The trail leads from the farms near the Selvogur bay (Árnessýsla) on the south coast of Reykjanes up to Hafnarfjörður in the vicinity of Reykjavík. In such, it traverses the Reykjanes peninsula from south to north at a length of about 25 km.

===Importance of the trail===
This old trail, Selvogsgata, traverses a big part of the slopes of the shield volcano Heiðin há.

It was used by people on foot or on horseback traveling to the market place in Hafnarfjörður. As such the trail was used until around 1930 with pack horses, and on foot until around 1960. Around 1939, the farms in the Selvogur area had a road installed that they could use for the whole year round. Last were sheep brought over Selvogsgata to Hafnarfjörður in the end of the 1940s at the beginning of winter. It took the farmers about 14 hours to get with their herd from Selvogur to the market town, with snowfall parts of the way.

===Beginning of the trail: Strandarkirkja===
The trail begins near Strandarkirkja, a church on the southern coast of Reykjanes west of Þorlákshöfn.

The church Strandarkirkja is made of timber, was constructed around the turn of the 19th century and renovated in the 1960s. It is said that seamen in distress built the church after their rescue in fulfilling a vow. Though this is a Lutheran church, pilgrimages are organized still today, and votiv offerings can be seen in the church.

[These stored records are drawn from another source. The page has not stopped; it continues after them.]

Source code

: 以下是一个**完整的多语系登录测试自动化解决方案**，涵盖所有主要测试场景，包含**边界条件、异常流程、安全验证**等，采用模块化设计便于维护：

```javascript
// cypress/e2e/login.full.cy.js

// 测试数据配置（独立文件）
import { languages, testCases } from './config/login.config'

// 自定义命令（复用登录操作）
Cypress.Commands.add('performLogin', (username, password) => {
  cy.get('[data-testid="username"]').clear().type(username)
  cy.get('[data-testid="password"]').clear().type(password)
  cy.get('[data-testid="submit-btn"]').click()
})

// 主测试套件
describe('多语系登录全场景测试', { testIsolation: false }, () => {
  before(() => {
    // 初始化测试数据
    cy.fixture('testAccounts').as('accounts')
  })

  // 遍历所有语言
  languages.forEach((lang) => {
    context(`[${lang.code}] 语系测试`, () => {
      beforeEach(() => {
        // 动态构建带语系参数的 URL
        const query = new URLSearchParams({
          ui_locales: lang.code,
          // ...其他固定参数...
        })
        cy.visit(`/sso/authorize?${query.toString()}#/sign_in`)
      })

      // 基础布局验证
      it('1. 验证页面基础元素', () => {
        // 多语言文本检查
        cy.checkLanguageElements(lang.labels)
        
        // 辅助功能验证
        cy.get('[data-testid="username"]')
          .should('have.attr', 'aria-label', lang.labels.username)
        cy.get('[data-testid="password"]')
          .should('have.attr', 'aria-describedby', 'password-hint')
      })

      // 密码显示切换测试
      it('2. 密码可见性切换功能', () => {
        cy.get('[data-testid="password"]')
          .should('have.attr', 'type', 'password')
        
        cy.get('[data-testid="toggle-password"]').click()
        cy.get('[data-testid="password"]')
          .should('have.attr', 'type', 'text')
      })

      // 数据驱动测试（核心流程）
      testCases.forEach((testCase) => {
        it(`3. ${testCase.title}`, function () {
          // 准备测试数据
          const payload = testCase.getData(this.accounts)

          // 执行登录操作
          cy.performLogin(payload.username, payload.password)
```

===The trail over Hellisheidi and Heiðin há===
The trail is not marked, but discernable except in the winter. After about 1 km up the hill slope, one reaches the area of Heiðin há. Here, the trail lies over Katlahraun /is/ lava field, one of the lava flows produced by the shield volcano. This lava reaches into the valley Hlíðardalur /is/ and from there up on Hvalskarð /is/. Some moorland is here to be found where in former times the people from Selvogur took the turf for fire making and the construction of their Icelandic turf houses.

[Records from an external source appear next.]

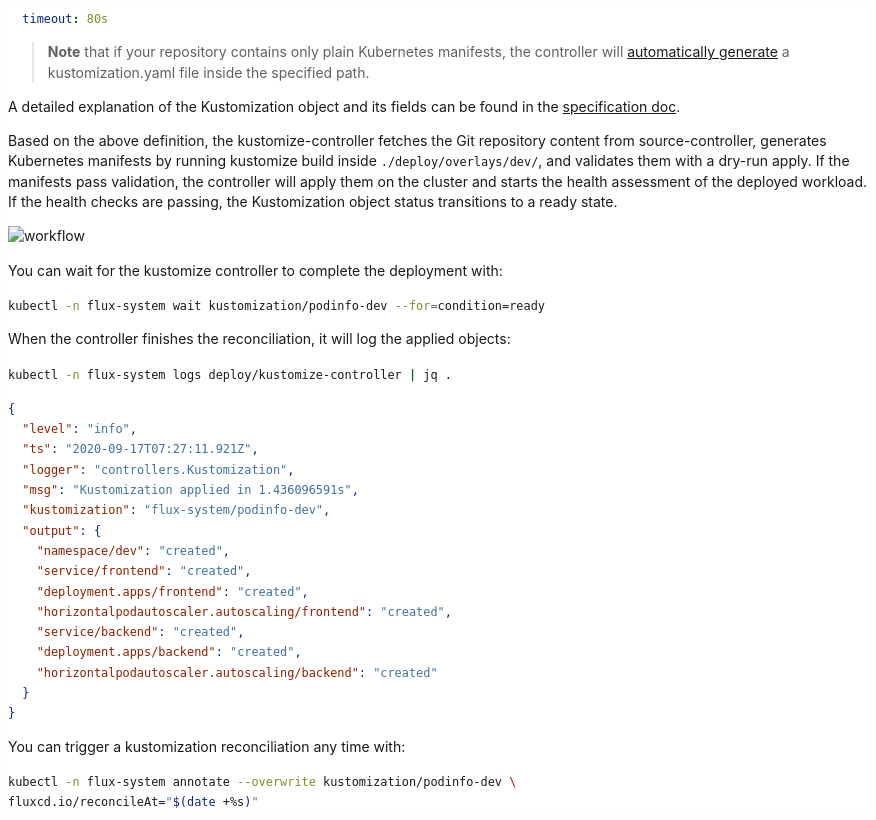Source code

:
 ```yaml
  timeout: 80s
```

> **Note** that if your repository contains only plain Kubernetes manifests, the controller will
> [automatically generate](docs/spec/v1beta1/kustomization.md#generate-kustomizationyaml)
> a kustomization.yaml file inside the specified path.

A detailed explanation of the Kustomization object and its fields
can be found in the [specification doc](docs/spec/v1beta1/README.md). 

Based on the above definition, the kustomize-controller fetches the Git repository content from source-controller,
generates Kubernetes manifests by running kustomize build inside `./deploy/overlays/dev/`,
and validates them with a dry-run apply. If the manifests pass validation, the controller will apply them 
on the cluster and starts the health assessment of the deployed workload. If the health checks are passing, the
Kustomization object status transitions to a ready state.

![workflow](docs/diagrams/kustomize-controller-flow.png)

You can wait for the kustomize controller to complete the deployment with:

```bash
kubectl -n flux-system wait kustomization/podinfo-dev --for=condition=ready
```

When the controller finishes the reconciliation, it will log the applied objects:

```bash
kubectl -n flux-system logs deploy/kustomize-controller | jq .
```

```json
{
  "level": "info",
  "ts": "2020-09-17T07:27:11.921Z",
  "logger": "controllers.Kustomization",
  "msg": "Kustomization applied in 1.436096591s",
  "kustomization": "flux-system/podinfo-dev",
  "output": {
    "namespace/dev": "created",
    "service/frontend": "created",
    "deployment.apps/frontend": "created",
    "horizontalpodautoscaler.autoscaling/frontend": "created",
    "service/backend": "created",
    "deployment.apps/backend": "created",
    "horizontalpodautoscaler.autoscaling/backend": "created"
  }
}
```

You can trigger a kustomization reconciliation any time with:

```bash
kubectl -n flux-system annotate --overwrite kustomization/podinfo-dev \
fluxcd.io/reconcileAt="$(date +%s)"
```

The small pass Hvalskarð is also feasible on horseback. From some heights in the vicinity, Iceland's south coast is visible. According to a fólktale, a troll woman from up here had stolen a whale carcass from the beach down in Selvogur. But the farmer who was the proprietor of the beach, and therefore of the whale, followed her and got her at Hvalskarð (hence the name: Whale pass).

After the pass, the trail continues to Kóngsfell /is/, from there to Grindarskörð /is/, and then down in the direction of the lava fields between the Brennisteinsfjöll and Hafnarfjörður, where it is possible to choose between some other trails.

Today the trail crosses Route 417 at the foot of Grindarskörð.

===Hiking trail===
This trail is today a popular hiking trail. and leads just from/up to a parking lot at Route 417 near Grindarskörð.